• **EXTRACTED DATA**

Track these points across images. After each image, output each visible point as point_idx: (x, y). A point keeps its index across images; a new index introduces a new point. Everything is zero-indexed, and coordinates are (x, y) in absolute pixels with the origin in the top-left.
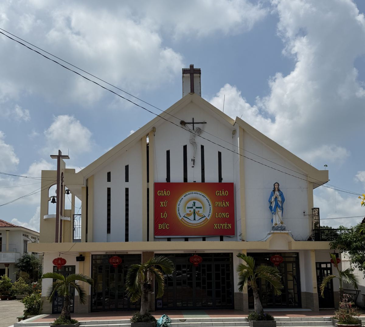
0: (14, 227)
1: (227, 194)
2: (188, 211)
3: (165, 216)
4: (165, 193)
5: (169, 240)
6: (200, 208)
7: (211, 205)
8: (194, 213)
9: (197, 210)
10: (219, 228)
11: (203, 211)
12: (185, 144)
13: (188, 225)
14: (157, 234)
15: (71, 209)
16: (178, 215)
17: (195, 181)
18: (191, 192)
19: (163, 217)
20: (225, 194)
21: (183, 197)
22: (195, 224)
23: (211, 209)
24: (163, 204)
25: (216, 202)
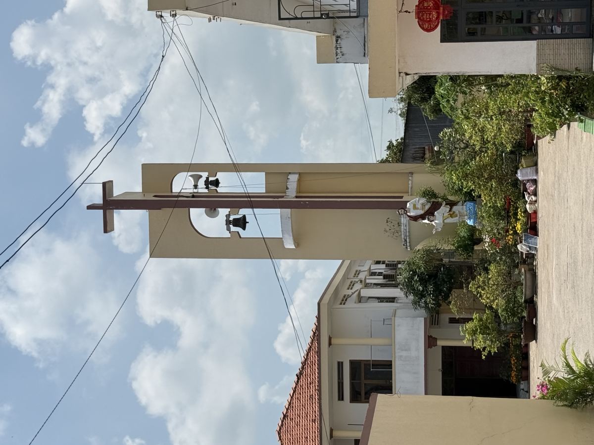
0: (318, 328)
15: (264, 173)
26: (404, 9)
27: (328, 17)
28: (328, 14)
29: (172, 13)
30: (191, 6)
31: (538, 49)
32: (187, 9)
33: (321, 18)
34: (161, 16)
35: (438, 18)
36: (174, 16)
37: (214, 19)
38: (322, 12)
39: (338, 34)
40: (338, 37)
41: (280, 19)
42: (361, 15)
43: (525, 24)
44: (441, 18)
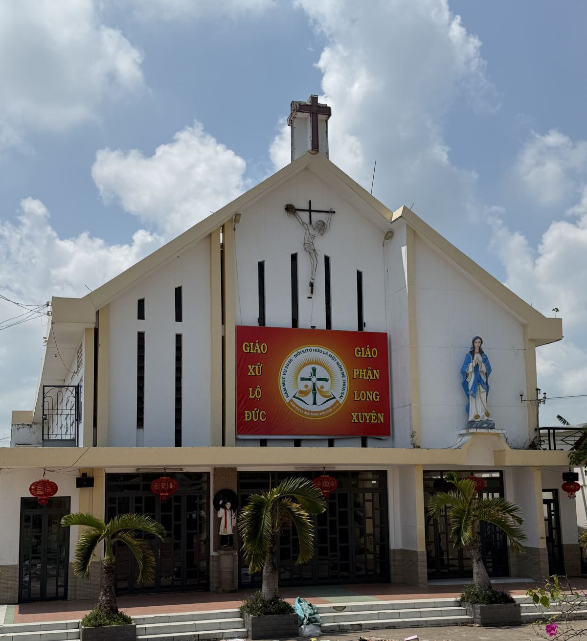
1: (375, 355)
2: (302, 385)
3: (258, 395)
4: (258, 348)
5: (263, 443)
6: (326, 380)
7: (345, 374)
8: (314, 390)
9: (319, 384)
10: (362, 420)
11: (331, 386)
12: (294, 252)
13: (303, 414)
14: (241, 430)
16: (284, 392)
17: (315, 327)
18: (309, 348)
19: (254, 397)
20: (371, 355)
21: (292, 357)
22: (316, 412)
23: (346, 383)
24: (254, 370)
25: (355, 370)
26: (46, 472)
27: (44, 419)
28: (46, 419)
29: (50, 313)
30: (54, 325)
31: (12, 566)
32: (52, 323)
33: (43, 415)
34: (48, 305)
35: (39, 495)
36: (48, 314)
37: (45, 341)
38: (47, 416)
39: (34, 426)
40: (31, 426)
41: (44, 386)
42: (44, 442)
43: (31, 555)
44: (39, 498)
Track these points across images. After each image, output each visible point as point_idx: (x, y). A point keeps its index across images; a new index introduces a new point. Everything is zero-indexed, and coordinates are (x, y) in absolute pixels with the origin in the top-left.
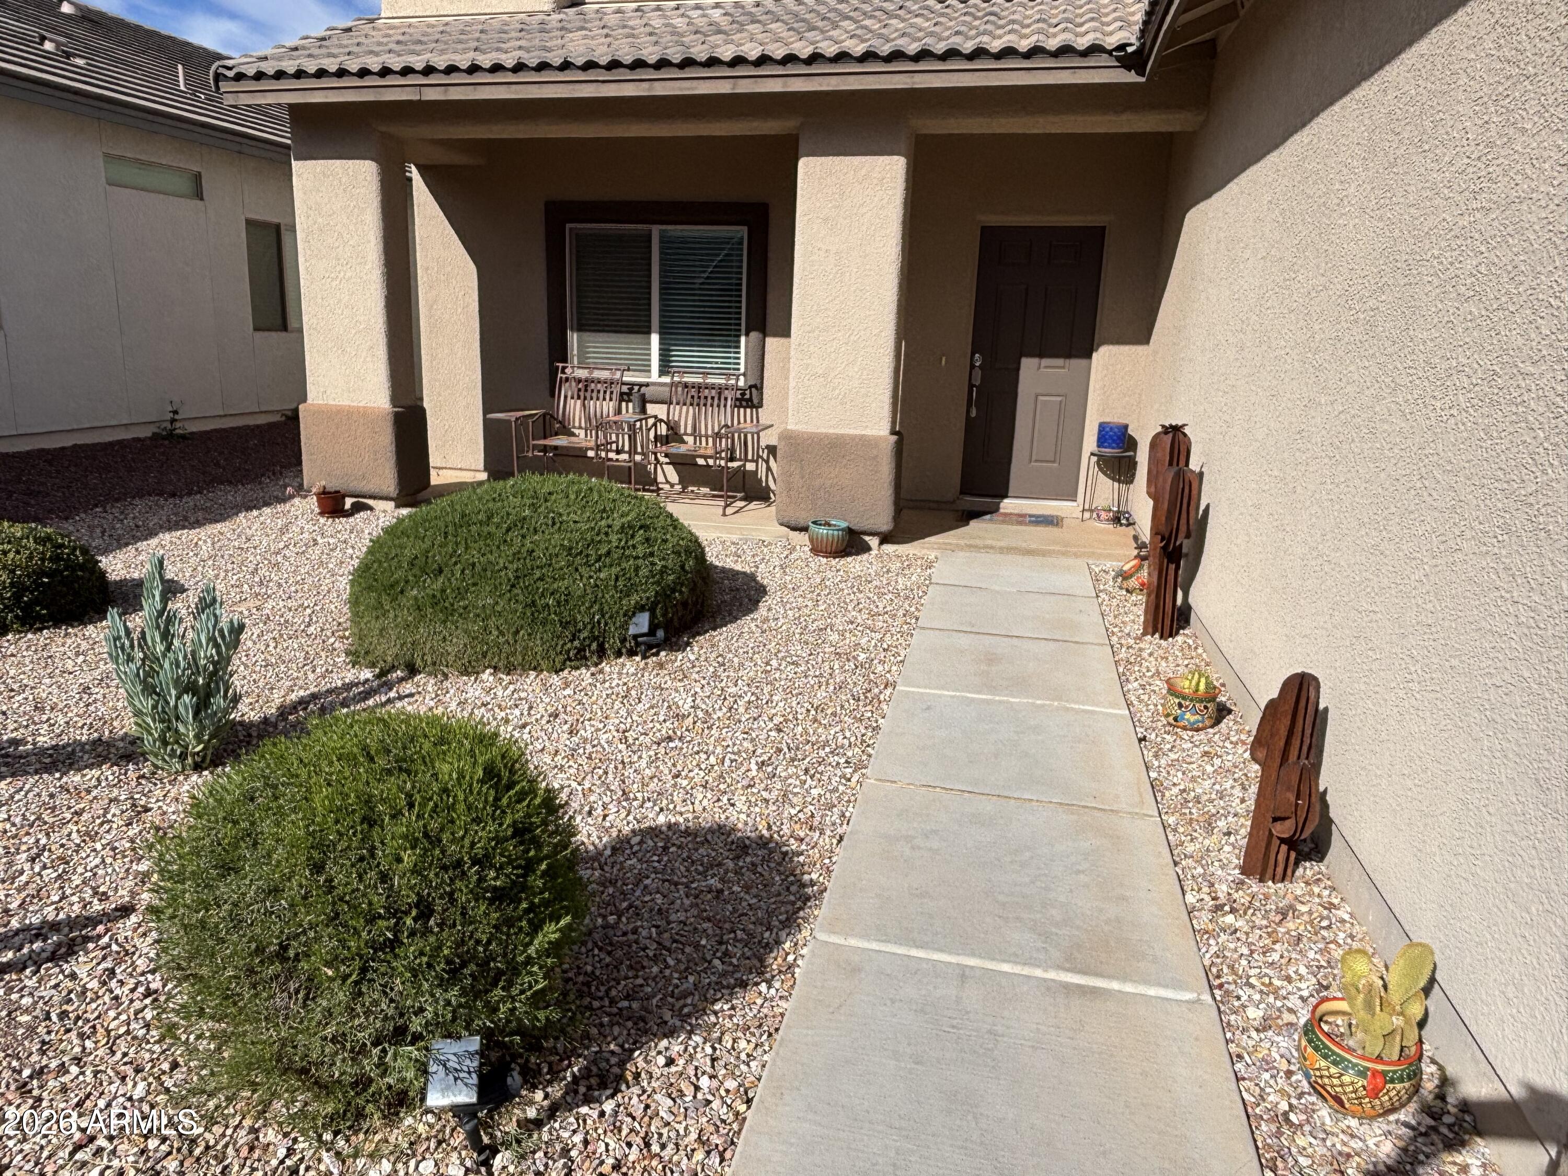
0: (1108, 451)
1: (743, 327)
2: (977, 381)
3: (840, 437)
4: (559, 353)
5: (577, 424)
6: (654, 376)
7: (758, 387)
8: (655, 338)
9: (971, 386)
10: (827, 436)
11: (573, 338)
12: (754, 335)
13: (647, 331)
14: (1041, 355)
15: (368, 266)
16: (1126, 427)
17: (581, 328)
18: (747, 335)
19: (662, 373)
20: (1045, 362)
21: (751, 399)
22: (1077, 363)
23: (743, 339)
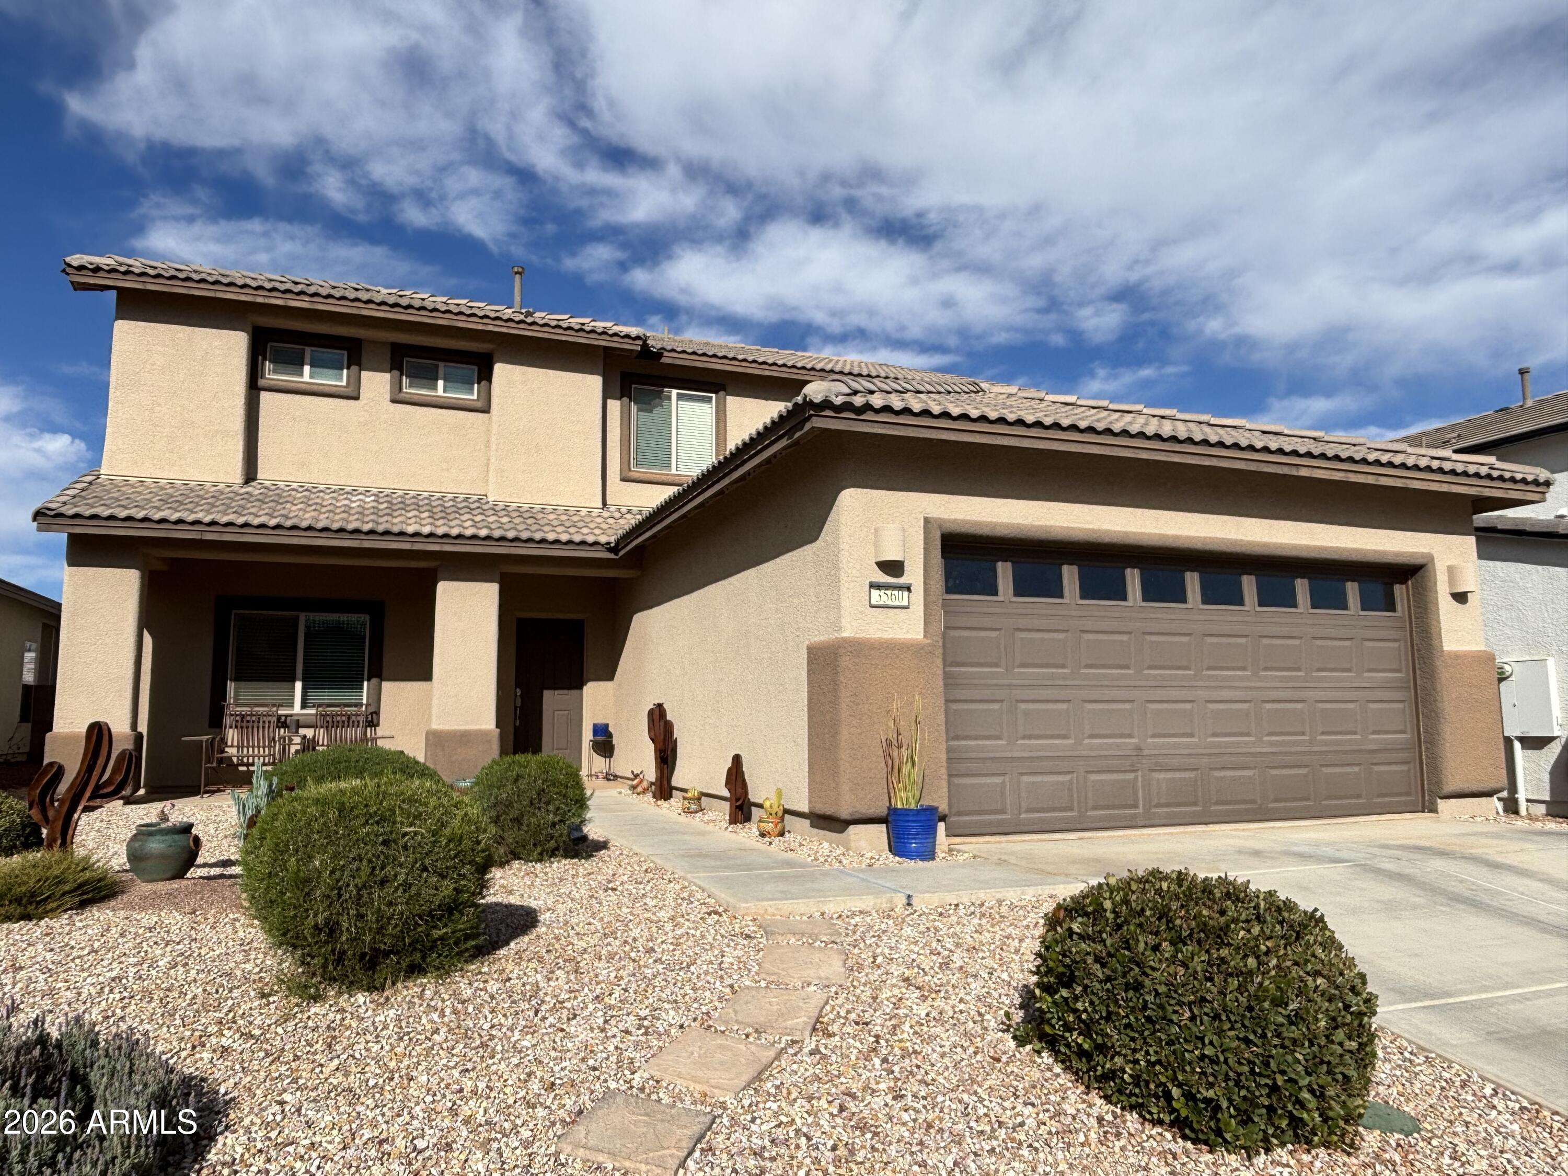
0: (599, 738)
1: (366, 676)
2: (519, 704)
3: (466, 731)
4: (219, 694)
5: (229, 743)
6: (297, 709)
7: (377, 713)
8: (298, 685)
9: (516, 708)
10: (460, 731)
11: (231, 686)
12: (374, 681)
13: (293, 680)
14: (555, 688)
15: (125, 636)
16: (607, 726)
17: (236, 679)
18: (369, 680)
19: (304, 706)
20: (557, 692)
21: (372, 721)
22: (574, 692)
23: (365, 683)
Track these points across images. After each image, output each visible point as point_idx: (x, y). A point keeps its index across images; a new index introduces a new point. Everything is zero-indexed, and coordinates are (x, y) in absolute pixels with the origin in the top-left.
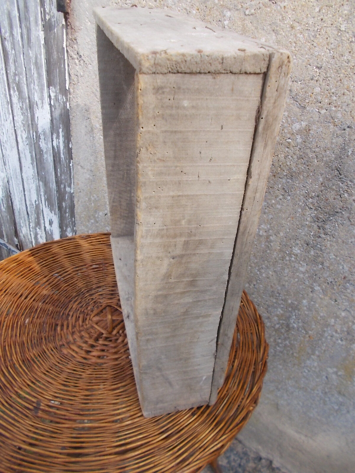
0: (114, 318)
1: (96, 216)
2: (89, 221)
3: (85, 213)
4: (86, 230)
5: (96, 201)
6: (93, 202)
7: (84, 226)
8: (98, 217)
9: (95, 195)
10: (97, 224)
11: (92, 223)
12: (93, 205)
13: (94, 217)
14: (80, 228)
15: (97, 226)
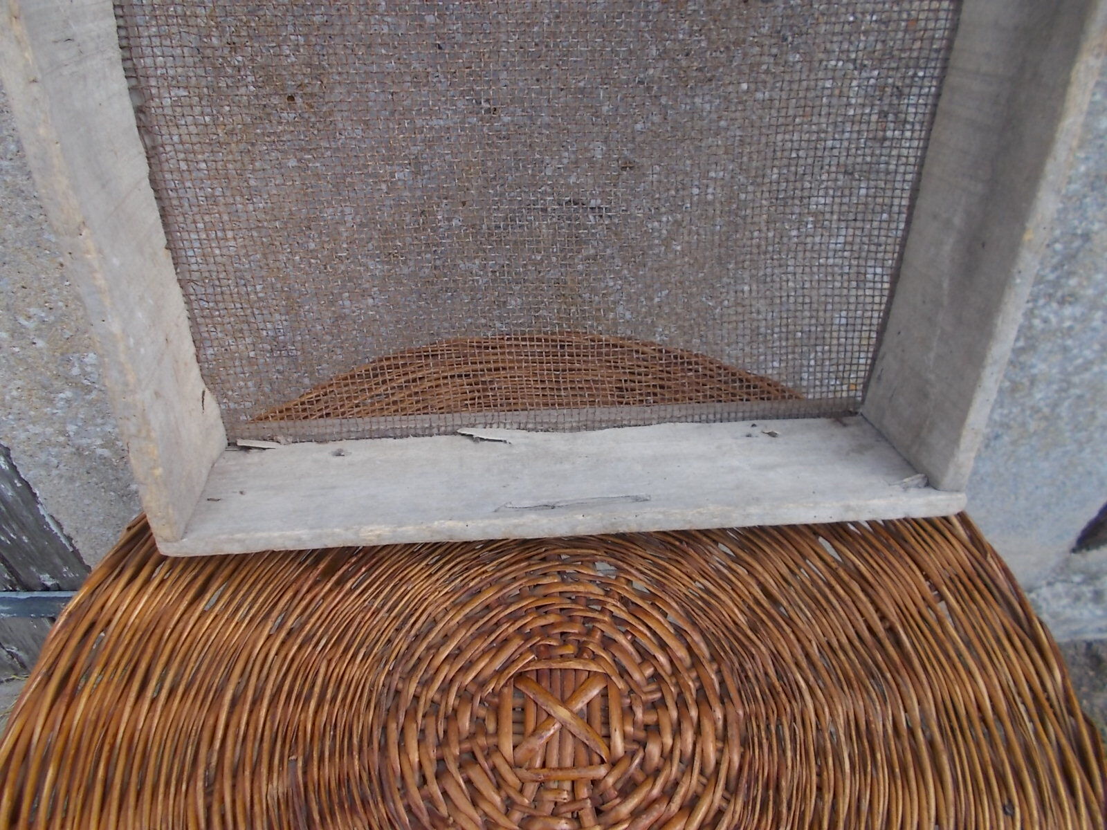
0: (580, 705)
1: (75, 371)
2: (51, 402)
3: (19, 383)
4: (49, 430)
5: (51, 325)
6: (39, 336)
7: (34, 423)
8: (85, 374)
9: (33, 311)
10: (94, 395)
11: (68, 401)
12: (41, 343)
13: (68, 380)
14: (23, 436)
15: (91, 403)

• **REQUIREMENT**
One stretch of the lines above is wanted, from the line that contains "9: (971, 386)" through the line that contains "22: (1077, 363)". Output it exactly.

• **TASK RESULT**
9: (971, 386)
10: (827, 436)
11: (573, 338)
12: (754, 335)
13: (647, 331)
14: (1041, 355)
15: (368, 266)
16: (1126, 427)
17: (581, 328)
18: (747, 335)
19: (662, 373)
20: (1045, 362)
21: (751, 399)
22: (1077, 363)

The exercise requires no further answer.